*Source excerpt:*
----

The 2007–08 season was Aston Villa's 20th consecutive season in the top flight of English football and 16th consecutive season in the Premier League. The season saw Martin O'Neill continue as manager as the club impressed in league competition, but struggled in both domestic cup competitions – being knocked out in the third round of both.

Final league table

Players

First team squad

Left club during season

Reserve squad
The following players made most of their appearances playing for the reserves, but may have also appeared for the youth team.

Youth squad
The following players made most of their appearances playing for the youth team, but may have also appeared for the reserves.

Other players

Kit
The 2007–08 season saw the unveiling of Nike as the club's kit producer, taking over from Danish firm Hummel. The deal – worth £25 million over 5 seasons – was announced on 7 February 2007, with all home, away and goalkeeper kits being unveiled on 17 July 2007. The home shirt was made available to purchase on 8 August 2007, and the away on 4 October 2007. A charcoal and white third shirt was unveiled and released in November 2007. The home shirt followed the club's usual template of a claret body and blue arms, with a white "AVFC" banner and printed lion featured on the hem and back of the collar respectively. The away shirt featured a white body, with blue pinstripes – in a similar style to that of the 1982 European Cup winners’ jersey (which featured claret stripes in place of the modern blue alternative). The third shirt was charcoal with white piping. The home goalkeeper shirt featured horizontal stripes, with different alternating shades of grey. The away replicated this style, with different shades of yellow.

----

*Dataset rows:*
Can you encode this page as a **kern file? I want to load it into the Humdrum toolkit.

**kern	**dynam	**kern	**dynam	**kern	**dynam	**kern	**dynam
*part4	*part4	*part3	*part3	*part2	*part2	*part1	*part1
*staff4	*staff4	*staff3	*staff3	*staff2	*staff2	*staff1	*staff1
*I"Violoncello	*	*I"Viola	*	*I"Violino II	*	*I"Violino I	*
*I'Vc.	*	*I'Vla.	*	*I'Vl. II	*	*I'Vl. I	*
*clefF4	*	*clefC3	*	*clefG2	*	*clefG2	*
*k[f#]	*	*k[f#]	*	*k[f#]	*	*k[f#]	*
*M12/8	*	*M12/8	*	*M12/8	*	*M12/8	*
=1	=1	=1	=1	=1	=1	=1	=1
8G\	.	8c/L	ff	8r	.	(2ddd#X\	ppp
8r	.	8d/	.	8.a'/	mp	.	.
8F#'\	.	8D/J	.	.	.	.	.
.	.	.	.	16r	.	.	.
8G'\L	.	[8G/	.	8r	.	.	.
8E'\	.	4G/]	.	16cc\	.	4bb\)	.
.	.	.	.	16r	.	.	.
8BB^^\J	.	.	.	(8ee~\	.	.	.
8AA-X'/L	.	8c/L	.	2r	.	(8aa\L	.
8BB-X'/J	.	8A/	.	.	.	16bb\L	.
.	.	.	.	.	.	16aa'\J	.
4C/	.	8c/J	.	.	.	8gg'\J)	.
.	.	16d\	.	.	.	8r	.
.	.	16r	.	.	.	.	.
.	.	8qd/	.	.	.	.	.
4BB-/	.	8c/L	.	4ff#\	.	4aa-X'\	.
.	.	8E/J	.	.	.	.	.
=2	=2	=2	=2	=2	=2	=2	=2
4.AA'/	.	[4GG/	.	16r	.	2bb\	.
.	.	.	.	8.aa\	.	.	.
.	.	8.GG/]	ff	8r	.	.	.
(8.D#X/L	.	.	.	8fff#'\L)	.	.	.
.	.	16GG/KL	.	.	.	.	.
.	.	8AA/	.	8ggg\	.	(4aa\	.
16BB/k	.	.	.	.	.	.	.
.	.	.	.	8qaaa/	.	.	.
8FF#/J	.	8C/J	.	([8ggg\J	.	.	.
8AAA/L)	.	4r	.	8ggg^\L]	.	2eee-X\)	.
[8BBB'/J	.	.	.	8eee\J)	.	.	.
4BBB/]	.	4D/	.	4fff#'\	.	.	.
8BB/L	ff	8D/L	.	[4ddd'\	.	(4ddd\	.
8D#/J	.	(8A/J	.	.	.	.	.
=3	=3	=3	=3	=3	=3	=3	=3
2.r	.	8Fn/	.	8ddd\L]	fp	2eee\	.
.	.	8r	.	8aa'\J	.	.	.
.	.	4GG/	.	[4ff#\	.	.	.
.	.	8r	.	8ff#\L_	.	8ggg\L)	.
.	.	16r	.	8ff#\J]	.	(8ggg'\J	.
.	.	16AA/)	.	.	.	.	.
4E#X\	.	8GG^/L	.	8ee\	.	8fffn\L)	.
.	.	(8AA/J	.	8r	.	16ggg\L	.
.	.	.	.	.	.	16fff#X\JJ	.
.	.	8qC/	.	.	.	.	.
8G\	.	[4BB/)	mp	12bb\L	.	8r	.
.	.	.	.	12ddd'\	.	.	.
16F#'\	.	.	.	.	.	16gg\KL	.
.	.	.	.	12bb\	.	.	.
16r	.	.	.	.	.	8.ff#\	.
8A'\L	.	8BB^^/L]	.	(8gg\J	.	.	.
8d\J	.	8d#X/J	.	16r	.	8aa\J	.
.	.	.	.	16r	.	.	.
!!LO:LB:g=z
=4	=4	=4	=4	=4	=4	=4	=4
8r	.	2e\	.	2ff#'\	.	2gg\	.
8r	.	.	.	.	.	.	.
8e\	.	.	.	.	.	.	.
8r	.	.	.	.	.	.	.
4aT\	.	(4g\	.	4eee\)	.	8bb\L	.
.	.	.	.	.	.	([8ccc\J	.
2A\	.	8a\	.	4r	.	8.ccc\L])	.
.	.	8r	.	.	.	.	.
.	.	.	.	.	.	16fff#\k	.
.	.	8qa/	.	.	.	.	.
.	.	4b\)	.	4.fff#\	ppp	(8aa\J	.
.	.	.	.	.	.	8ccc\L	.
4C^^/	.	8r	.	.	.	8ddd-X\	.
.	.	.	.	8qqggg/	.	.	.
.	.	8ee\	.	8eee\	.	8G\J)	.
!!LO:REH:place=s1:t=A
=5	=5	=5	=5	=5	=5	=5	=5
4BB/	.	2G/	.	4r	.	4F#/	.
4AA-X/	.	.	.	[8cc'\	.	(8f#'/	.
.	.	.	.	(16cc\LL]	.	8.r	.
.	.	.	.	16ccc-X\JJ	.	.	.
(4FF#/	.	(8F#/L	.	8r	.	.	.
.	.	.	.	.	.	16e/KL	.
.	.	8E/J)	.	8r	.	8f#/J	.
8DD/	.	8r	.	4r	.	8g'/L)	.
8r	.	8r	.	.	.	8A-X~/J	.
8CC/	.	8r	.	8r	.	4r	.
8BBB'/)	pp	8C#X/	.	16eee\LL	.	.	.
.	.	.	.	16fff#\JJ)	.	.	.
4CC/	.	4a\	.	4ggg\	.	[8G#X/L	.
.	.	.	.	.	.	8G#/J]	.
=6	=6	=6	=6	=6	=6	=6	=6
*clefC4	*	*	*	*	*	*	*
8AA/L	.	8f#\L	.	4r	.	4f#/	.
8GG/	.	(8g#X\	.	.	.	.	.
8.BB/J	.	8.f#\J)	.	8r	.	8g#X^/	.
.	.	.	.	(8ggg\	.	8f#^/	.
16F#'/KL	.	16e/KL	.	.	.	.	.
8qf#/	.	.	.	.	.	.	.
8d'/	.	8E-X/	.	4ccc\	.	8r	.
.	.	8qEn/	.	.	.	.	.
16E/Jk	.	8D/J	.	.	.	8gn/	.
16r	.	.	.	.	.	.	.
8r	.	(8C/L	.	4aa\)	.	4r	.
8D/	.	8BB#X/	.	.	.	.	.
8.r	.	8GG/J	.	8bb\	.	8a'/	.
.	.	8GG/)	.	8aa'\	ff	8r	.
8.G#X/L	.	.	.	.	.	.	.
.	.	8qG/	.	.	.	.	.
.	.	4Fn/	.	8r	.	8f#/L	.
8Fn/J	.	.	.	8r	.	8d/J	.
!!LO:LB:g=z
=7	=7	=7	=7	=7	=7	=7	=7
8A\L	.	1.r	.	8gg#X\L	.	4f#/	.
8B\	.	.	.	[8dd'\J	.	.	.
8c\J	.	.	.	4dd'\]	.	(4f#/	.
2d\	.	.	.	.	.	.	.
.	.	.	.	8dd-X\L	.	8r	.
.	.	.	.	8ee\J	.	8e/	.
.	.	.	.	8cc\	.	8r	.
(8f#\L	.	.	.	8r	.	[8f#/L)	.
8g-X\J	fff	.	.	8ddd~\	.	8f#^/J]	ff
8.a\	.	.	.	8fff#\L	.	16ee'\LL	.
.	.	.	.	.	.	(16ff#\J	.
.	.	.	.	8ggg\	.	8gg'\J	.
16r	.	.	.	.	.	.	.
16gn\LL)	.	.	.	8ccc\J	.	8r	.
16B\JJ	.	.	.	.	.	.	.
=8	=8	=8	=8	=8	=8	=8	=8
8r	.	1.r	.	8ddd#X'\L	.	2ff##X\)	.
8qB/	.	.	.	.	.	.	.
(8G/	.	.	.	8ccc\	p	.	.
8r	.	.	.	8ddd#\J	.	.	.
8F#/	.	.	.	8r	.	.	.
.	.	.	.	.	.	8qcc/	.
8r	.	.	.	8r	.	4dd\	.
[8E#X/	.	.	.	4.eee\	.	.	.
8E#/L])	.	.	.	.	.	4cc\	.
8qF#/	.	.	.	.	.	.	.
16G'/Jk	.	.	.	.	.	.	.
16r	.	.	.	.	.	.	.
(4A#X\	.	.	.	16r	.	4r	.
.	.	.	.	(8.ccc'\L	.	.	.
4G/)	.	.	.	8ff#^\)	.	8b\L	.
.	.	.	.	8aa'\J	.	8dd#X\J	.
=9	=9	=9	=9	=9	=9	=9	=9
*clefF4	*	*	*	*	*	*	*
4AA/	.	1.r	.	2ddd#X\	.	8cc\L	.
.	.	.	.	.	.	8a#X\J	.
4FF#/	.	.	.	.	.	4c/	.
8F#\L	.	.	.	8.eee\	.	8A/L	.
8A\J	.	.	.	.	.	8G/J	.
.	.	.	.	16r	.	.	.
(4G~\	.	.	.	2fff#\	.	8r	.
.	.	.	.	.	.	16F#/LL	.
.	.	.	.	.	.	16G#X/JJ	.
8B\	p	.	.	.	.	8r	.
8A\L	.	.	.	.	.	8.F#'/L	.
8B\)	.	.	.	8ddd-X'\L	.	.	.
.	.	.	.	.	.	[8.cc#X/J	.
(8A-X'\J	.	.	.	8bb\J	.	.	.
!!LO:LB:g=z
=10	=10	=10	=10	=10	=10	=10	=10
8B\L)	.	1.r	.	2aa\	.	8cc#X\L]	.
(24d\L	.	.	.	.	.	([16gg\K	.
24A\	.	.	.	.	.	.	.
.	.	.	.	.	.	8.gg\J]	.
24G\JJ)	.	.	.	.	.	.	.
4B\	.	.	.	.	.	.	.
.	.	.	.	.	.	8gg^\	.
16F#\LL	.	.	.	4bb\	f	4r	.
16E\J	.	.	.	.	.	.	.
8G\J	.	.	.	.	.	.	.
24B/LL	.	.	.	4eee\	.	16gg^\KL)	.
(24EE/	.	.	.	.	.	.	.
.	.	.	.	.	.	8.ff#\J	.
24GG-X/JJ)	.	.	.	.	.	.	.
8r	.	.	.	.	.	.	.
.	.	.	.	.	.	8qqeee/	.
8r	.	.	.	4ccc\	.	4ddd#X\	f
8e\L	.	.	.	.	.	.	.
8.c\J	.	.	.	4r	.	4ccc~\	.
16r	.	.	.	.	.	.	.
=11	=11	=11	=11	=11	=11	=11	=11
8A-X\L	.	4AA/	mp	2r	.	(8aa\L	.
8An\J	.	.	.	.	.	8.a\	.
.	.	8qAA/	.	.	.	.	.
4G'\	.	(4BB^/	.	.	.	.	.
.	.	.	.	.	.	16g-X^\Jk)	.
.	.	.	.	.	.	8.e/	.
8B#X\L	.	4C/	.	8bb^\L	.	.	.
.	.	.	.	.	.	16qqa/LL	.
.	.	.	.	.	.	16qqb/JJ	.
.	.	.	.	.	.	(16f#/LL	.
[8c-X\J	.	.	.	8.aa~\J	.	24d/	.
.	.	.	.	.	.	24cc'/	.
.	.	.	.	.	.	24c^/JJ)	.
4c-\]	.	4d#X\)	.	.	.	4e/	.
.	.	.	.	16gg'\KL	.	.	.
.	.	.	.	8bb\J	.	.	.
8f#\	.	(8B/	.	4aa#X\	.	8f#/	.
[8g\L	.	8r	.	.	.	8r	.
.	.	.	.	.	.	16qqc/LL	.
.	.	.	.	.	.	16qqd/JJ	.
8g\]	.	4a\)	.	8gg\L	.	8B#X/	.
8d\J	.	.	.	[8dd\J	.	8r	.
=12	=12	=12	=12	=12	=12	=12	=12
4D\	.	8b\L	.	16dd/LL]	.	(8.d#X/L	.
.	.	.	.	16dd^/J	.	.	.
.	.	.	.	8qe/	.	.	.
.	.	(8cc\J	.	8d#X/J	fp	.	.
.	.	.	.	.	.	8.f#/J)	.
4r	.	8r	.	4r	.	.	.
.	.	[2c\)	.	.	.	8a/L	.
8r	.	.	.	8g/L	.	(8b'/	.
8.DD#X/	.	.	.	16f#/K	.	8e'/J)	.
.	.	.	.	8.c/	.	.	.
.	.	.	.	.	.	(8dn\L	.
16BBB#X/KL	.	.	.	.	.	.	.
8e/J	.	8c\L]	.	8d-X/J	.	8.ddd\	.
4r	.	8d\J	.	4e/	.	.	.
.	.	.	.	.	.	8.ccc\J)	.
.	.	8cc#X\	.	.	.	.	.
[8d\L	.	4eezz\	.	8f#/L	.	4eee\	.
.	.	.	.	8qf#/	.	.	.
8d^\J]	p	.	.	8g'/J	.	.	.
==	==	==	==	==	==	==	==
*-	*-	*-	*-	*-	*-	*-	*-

----

*Task details:*
Reproduce the part of the Aston Villa season passage starting with "First team squad" and going on through "the youth team.". The listing is separate material with no tie to the Aston Villa season passage.

*The solution:*
First team squad

Left club during season

Reserve squad
The following players made most of their appearances playing for the reserves, but may have also appeared for the youth team.